Illustration of proper gel loading technique.
- Load 25 μL of each digest into the gel, as well as 20 μL of 1kb DNA ladder.
- Be sure to record the order in which you load your samples!
- To load your samples, draw the volume listed above into the tip of your P200 or P20. Lower the tip below the surface of the buffer and directly over the well. You risk puncturing the bottom of the well if you lower the tip too far into the well itself (puncturing well = bad!). Expel your sample into the well. Do not release the pipet plunger until after you have removed the tip from the gel box (or you'll draw your sample back into the tip!).
- Once all the samples have been loaded, attach the gel box to the power supply and run the gel at 125 V for no more than 45 minutes.
Part 2: Protein backbone of IPC
Perhaps nothing is so conducive to a feeling of intimate familiarity with a protein as studying it at the amino acid level (primary structure). For the next part of lab today, you will examine a two-dimensional representation of inverse pericam.

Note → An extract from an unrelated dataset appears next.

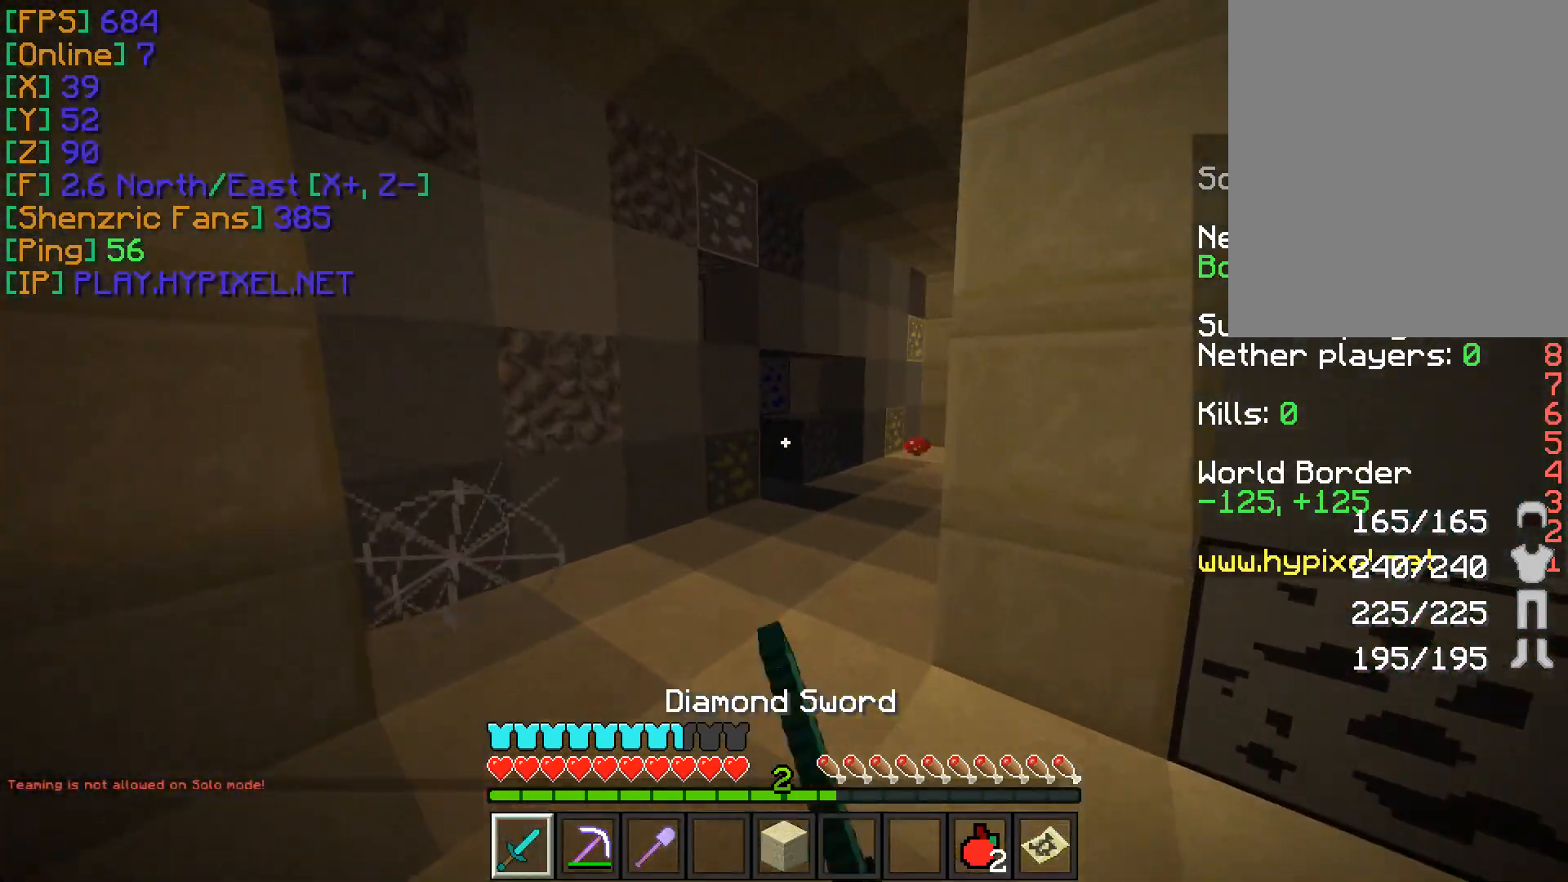
{"keys": ["w"], "mouse": ["left", "right"], "events": [[34, "mouse_right", "down"], [50, "mouse_left", "down"], [117, "mouse_left", "up"], [167, "mouse_right", "up"], [201, "mouse_left", "down"], [201, "mouse_right", "down"], [267, "mouse_left", "up"], [301, "mouse_right", "up"], [351, "mouse_left", "down"], [351, "mouse_right", "down"], [418, "mouse_left", "up"], [434, "mouse_right", "up"], [484, "mouse_left", "down"], [484, "mouse_right", "down"]]}
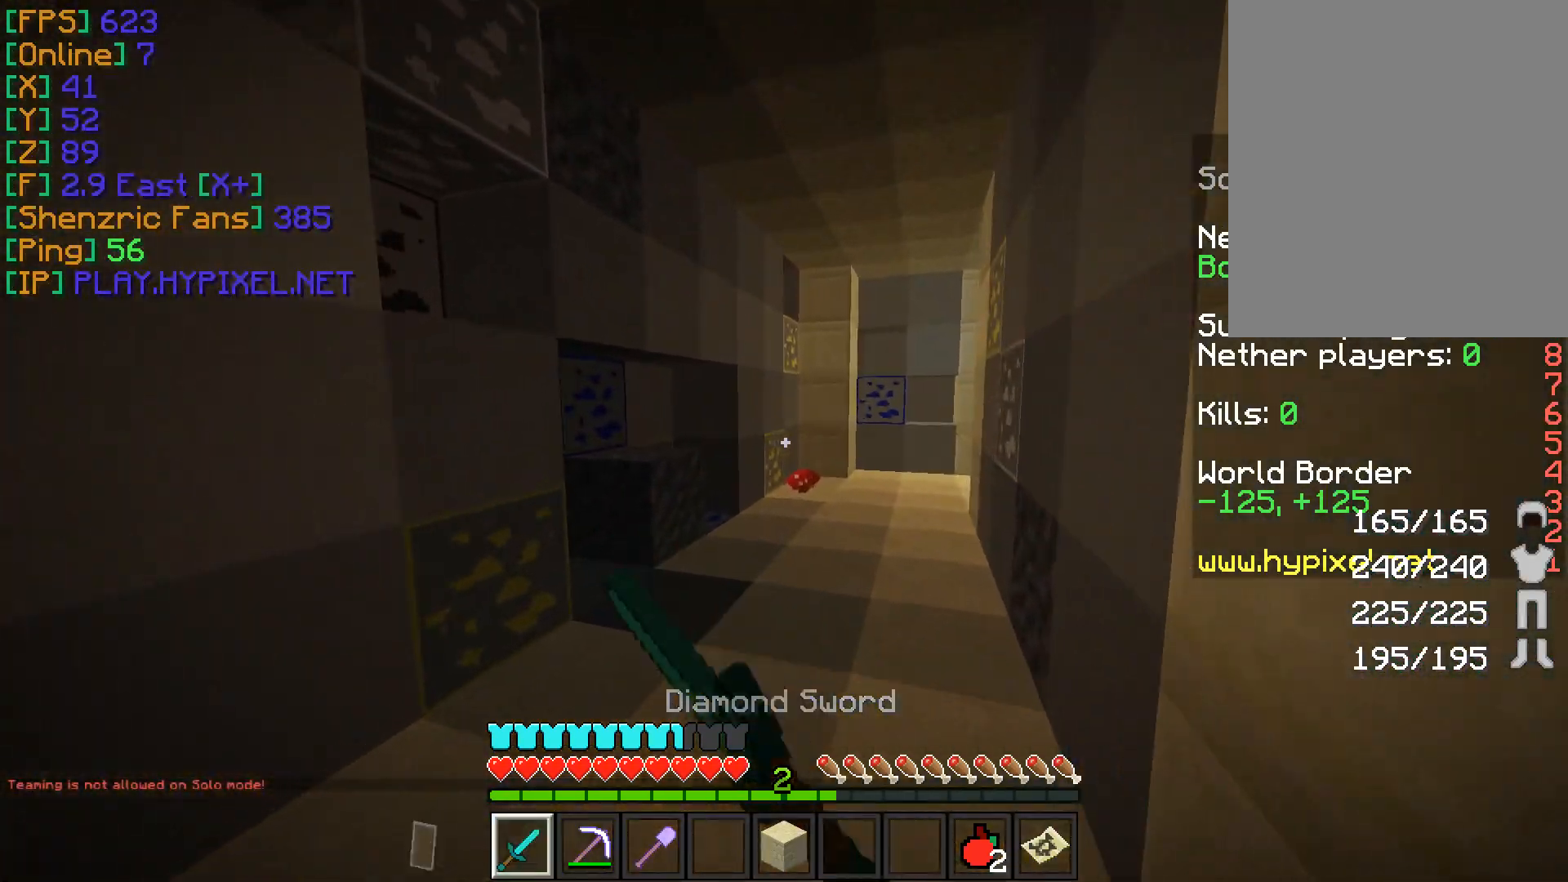
{"keys": ["d", "w"], "mouse": [], "events": [[50, "mouse_left", "up"], [83, "mouse_right", "up"], [100, "d", "down"]]}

Figure 1 from Nagai et al.
, PNAS 98
:3197 (2001) showing schematic representations of Ca2+
-sensitive reporter constructs. Your research will explore the properties of the inverse pericam construct (boxed in red).
- Open your APE file of the wild-type IPC sequence. If you do not have the original sequence saved, you can find the sequence attached to the Day 1 page (Part 2, #1).
- Label the following features of the IPC sequence in your APE file:
- M13 peptide: 1-78 bp
- EYFP (C-terminus portion): 91-372 bp
- EYFP (N-terminus portion): 400-831 bp
- CaM: 838-1281 bp
- Linker sequences: 82-90, 373-399, and 832-837 bp
- Refer to Figure 1 of the paper by Nagai et al., shown here on the right, which depicts the inverse pericam construct in schematic form, to cement your understanding of how the different components of IPC are connected.
- As you go through the steps below, label the calcium binding sites (and whatever else you deem relevant) in your IPC file. First, you will probably find it helpful to select ORFs → Translate for an amino acid level view of IPC.
- Select the following options for the translation: 1 letter code, line numbers left, DNA below, and copy highlight checked on.
- To help you locate the binding sites for calcium (in the calmodulin portion of IPC), read the following portions of the Zhang paper, along with skimming whatever else you find useful: abstract, first two paragraphs, “Linker and loop flexibility” section.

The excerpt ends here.